| WHAT YOU SHOULD DO |
Count the lines below that contain the string "quality", matching case exactly, and give only the number.

| THE DATA |
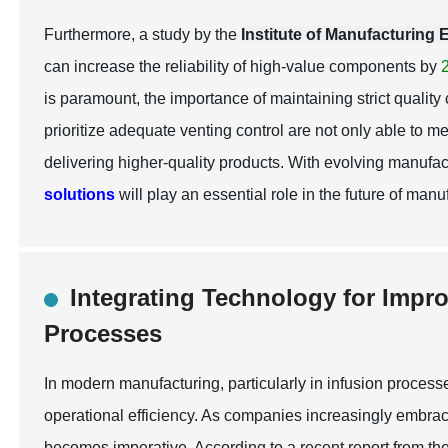
Furthermore, a study by the
Institute of Manufacturing
can increase the reliability of high-value components by
is paramount, the importance of maintaining strict quality
prioritize adequate venting control are not only able to 
delivering higher-quality products. With evolving manufa
solutions
will play an essential role in the future of manu
Integrating Technology for Impr
Processes
In modern manufacturing, particularly in infusion processe
operational efficiency. As companies increasingly embrac
becomes imperative. According to a recent report from th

| REPLY |
2